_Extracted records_

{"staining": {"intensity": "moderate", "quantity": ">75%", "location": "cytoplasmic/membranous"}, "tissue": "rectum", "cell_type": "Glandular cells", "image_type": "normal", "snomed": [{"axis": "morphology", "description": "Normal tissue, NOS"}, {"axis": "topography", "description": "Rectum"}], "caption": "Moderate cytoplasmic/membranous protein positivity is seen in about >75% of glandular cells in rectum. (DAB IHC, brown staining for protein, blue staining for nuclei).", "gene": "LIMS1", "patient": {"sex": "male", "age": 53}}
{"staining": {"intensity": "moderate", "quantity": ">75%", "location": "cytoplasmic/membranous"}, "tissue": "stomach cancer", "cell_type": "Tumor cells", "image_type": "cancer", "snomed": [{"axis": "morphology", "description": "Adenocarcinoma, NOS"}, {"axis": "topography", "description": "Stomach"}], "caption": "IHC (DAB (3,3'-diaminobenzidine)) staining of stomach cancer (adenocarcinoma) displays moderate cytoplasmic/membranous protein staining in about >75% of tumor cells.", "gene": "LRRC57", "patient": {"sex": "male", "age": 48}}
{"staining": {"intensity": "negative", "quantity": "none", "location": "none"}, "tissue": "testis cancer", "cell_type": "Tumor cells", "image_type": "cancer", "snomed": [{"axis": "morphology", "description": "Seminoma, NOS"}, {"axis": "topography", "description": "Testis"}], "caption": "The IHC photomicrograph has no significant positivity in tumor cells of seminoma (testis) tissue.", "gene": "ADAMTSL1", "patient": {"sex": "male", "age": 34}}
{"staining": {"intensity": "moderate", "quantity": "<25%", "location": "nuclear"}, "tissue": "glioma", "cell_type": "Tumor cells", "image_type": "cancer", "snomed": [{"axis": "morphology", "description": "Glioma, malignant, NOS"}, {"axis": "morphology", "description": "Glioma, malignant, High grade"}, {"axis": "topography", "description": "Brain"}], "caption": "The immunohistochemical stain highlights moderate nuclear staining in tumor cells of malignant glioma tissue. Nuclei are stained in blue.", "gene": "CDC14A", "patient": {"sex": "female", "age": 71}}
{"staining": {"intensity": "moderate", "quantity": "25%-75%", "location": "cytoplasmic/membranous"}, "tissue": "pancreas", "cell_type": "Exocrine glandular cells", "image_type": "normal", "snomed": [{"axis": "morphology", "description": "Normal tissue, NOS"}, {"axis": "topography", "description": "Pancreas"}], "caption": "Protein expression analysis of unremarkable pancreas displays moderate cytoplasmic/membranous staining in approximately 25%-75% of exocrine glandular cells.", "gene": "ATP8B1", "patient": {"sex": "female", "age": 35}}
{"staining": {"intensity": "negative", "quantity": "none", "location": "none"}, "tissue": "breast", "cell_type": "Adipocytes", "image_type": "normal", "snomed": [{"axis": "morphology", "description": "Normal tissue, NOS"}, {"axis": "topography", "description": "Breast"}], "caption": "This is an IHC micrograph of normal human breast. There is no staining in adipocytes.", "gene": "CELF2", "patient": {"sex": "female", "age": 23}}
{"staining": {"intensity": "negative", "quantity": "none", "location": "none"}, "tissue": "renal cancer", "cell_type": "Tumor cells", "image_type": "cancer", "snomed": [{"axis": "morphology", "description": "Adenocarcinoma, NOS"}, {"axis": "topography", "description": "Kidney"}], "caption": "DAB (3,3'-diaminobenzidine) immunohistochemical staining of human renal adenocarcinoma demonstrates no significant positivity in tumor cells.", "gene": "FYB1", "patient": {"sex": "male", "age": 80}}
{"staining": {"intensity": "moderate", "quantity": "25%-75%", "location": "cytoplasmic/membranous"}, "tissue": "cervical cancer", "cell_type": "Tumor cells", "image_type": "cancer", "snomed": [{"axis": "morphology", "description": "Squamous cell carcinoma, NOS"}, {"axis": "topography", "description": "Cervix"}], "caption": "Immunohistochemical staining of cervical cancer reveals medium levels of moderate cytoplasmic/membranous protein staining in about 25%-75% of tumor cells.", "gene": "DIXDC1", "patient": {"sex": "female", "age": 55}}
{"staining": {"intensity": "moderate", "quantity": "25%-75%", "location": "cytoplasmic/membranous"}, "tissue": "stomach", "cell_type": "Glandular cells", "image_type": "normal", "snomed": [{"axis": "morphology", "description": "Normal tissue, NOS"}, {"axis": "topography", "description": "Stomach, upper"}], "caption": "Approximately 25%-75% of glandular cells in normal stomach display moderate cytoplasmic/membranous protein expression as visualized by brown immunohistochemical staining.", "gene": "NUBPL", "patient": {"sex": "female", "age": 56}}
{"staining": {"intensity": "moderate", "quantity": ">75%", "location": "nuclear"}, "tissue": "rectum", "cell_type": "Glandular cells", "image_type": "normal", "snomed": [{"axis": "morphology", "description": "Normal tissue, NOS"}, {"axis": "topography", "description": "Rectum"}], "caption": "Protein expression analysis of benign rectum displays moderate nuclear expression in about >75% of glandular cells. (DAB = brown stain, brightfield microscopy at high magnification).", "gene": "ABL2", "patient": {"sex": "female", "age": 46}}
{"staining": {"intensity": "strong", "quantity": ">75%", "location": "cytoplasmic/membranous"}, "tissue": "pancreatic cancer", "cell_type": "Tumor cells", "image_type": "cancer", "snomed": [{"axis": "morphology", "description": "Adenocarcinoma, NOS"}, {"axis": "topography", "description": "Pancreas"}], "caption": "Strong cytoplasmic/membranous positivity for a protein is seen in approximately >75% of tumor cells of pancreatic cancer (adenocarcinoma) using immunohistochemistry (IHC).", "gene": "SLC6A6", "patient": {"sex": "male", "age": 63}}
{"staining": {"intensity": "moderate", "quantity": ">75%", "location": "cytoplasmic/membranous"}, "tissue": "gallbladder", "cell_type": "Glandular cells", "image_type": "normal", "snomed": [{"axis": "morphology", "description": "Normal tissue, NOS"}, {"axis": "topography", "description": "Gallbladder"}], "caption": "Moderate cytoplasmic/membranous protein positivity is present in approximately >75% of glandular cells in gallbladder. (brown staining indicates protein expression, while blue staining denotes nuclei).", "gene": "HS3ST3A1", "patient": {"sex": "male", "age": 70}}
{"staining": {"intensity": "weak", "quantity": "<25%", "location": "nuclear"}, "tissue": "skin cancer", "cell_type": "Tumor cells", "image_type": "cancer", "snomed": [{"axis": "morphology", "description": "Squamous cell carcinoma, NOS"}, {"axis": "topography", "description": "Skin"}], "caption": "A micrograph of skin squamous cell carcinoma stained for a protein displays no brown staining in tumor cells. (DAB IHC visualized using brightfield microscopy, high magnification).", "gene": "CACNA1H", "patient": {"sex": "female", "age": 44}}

_Work request_
Each line must be set down again exactly as above, with no line omitted.

_Your solution_
{"staining": {"intensity": "moderate", "quantity": ">75%", "location": "cytoplasmic/membranous"}, "tissue": "rectum", "cell_type": "Glandular cells", "image_type": "normal", "snomed": [{"axis": "morphology", "description": "Normal tissue, NOS"}, {"axis": "topography", "description": "Rectum"}], "caption": "Moderate cytoplasmic/membranous protein positivity is seen in about >75% of glandular cells in rectum. (DAB IHC, brown staining for protein, blue staining for nuclei).", "gene": "LIMS1", "patient": {"sex": "male", "age": 53}}
{"staining": {"intensity": "moderate", "quantity": ">75%", "location": "cytoplasmic/membranous"}, "tissue": "stomach cancer", "cell_type": "Tumor cells", "image_type": "cancer", "snomed": [{"axis": "morphology", "description": "Adenocarcinoma, NOS"}, {"axis": "topography", "description": "Stomach"}], "caption": "IHC (DAB (3,3'-diaminobenzidine)) staining of stomach cancer (adenocarcinoma) displays moderate cytoplasmic/membranous protein staining in about >75% of tumor cells.", "gene": "LRRC57", "patient": {"sex": "male", "age": 48}}
{"staining": {"intensity": "negative", "quantity": "none", "location": "none"}, "tissue": "testis cancer", "cell_type": "Tumor cells", "image_type": "cancer", "snomed": [{"axis": "morphology", "description": "Seminoma, NOS"}, {"axis": "topography", "description": "Testis"}], "caption": "The IHC photomicrograph has no significant positivity in tumor cells of seminoma (testis) tissue.", "gene": "ADAMTSL1", "patient": {"sex": "male", "age": 34}}
{"staining": {"intensity": "moderate", "quantity": "<25%", "location": "nuclear"}, "tissue": "glioma", "cell_type": "Tumor cells", "image_type": "cancer", "snomed": [{"axis": "morphology", "description": "Glioma, malignant, NOS"}, {"axis": "morphology", "description": "Glioma, malignant, High grade"}, {"axis": "topography", "description": "Brain"}], "caption": "The immunohistochemical stain highlights moderate nuclear staining in tumor cells of malignant glioma tissue. Nuclei are stained in blue.", "gene": "CDC14A", "patient": {"sex": "female", "age": 71}}
{"staining": {"intensity": "moderate", "quantity": "25%-75%", "location": "cytoplasmic/membranous"}, "tissue": "pancreas", "cell_type": "Exocrine glandular cells", "image_type": "normal", "snomed": [{"axis": "morphology", "description": "Normal tissue, NOS"}, {"axis": "topography", "description": "Pancreas"}], "caption": "Protein expression analysis of unremarkable pancreas displays moderate cytoplasmic/membranous staining in approximately 25%-75% of exocrine glandular cells.", "gene": "ATP8B1", "patient": {"sex": "female", "age": 35}}
{"staining": {"intensity": "negative", "quantity": "none", "location": "none"}, "tissue": "breast", "cell_type": "Adipocytes", "image_type": "normal", "snomed": [{"axis": "morphology", "description": "Normal tissue, NOS"}, {"axis": "topography", "description": "Breast"}], "caption": "This is an IHC micrograph of normal human breast. There is no staining in adipocytes.", "gene": "CELF2", "patient": {"sex": "female", "age": 23}}
{"staining": {"intensity": "negative", "quantity": "none", "location": "none"}, "tissue": "renal cancer", "cell_type": "Tumor cells", "image_type": "cancer", "snomed": [{"axis": "morphology", "description": "Adenocarcinoma, NOS"}, {"axis": "topography", "description": "Kidney"}], "caption": "DAB (3,3'-diaminobenzidine) immunohistochemical staining of human renal adenocarcinoma demonstrates no significant positivity in tumor cells.", "gene": "FYB1", "patient": {"sex": "male", "age": 80}}
{"staining": {"intensity": "moderate", "quantity": "25%-75%", "location": "cytoplasmic/membranous"}, "tissue": "cervical cancer", "cell_type": "Tumor cells", "image_type": "cancer", "snomed": [{"axis": "morphology", "description": "Squamous cell carcinoma, NOS"}, {"axis": "topography", "description": "Cervix"}], "caption": "Immunohistochemical staining of cervical cancer reveals medium levels of moderate cytoplasmic/membranous protein staining in about 25%-75% of tumor cells.", "gene": "DIXDC1", "patient": {"sex": "female", "age": 55}}
{"staining": {"intensity": "moderate", "quantity": "25%-75%", "location": "cytoplasmic/membranous"}, "tissue": "stomach", "cell_type": "Glandular cells", "image_type": "normal", "snomed": [{"axis": "morphology", "description": "Normal tissue, NOS"}, {"axis": "topography", "description": "Stomach, upper"}], "caption": "Approximately 25%-75% of glandular cells in normal stomach display moderate cytoplasmic/membranous protein expression as visualized by brown immunohistochemical staining.", "gene": "NUBPL", "patient": {"sex": "female", "age": 56}}
{"staining": {"intensity": "moderate", "quantity": ">75%", "location": "nuclear"}, "tissue": "rectum", "cell_type": "Glandular cells", "image_type": "normal", "snomed": [{"axis": "morphology", "description": "Normal tissue, NOS"}, {"axis": "topography", "description": "Rectum"}], "caption": "Protein expression analysis of benign rectum displays moderate nuclear expression in about >75% of glandular cells. (DAB = brown stain, brightfield microscopy at high magnification).", "gene": "ABL2", "patient": {"sex": "female", "age": 46}}
{"staining": {"intensity": "strong", "quantity": ">75%", "location": "cytoplasmic/membranous"}, "tissue": "pancreatic cancer", "cell_type": "Tumor cells", "image_type": "cancer", "snomed": [{"axis": "morphology", "description": "Adenocarcinoma, NOS"}, {"axis": "topography", "description": "Pancreas"}], "caption": "Strong cytoplasmic/membranous positivity for a protein is seen in approximately >75% of tumor cells of pancreatic cancer (adenocarcinoma) using immunohistochemistry (IHC).", "gene": "SLC6A6", "patient": {"sex": "male", "age": 63}}
{"staining": {"intensity": "moderate", "quantity": ">75%", "location": "cytoplasmic/membranous"}, "tissue": "gallbladder", "cell_type": "Glandular cells", "image_type": "normal", "snomed": [{"axis": "morphology", "description": "Normal tissue, NOS"}, {"axis": "topography", "description": "Gallbladder"}], "caption": "Moderate cytoplasmic/membranous protein positivity is present in approximately >75% of glandular cells in gallbladder. (brown staining indicates protein expression, while blue staining denotes nuclei).", "gene": "HS3ST3A1", "patient": {"sex": "male", "age": 70}}
{"staining": {"intensity": "weak", "quantity": "<25%", "location": "nuclear"}, "tissue": "skin cancer", "cell_type": "Tumor cells", "image_type": "cancer", "snomed": [{"axis": "morphology", "description": "Squamous cell carcinoma, NOS"}, {"axis": "topography", "description": "Skin"}], "caption": "A micrograph of skin squamous cell carcinoma stained for a protein displays no brown staining in tumor cells. (DAB IHC visualized using brightfield microscopy, high magnification).", "gene": "CACNA1H", "patient": {"sex": "female", "age": 44}}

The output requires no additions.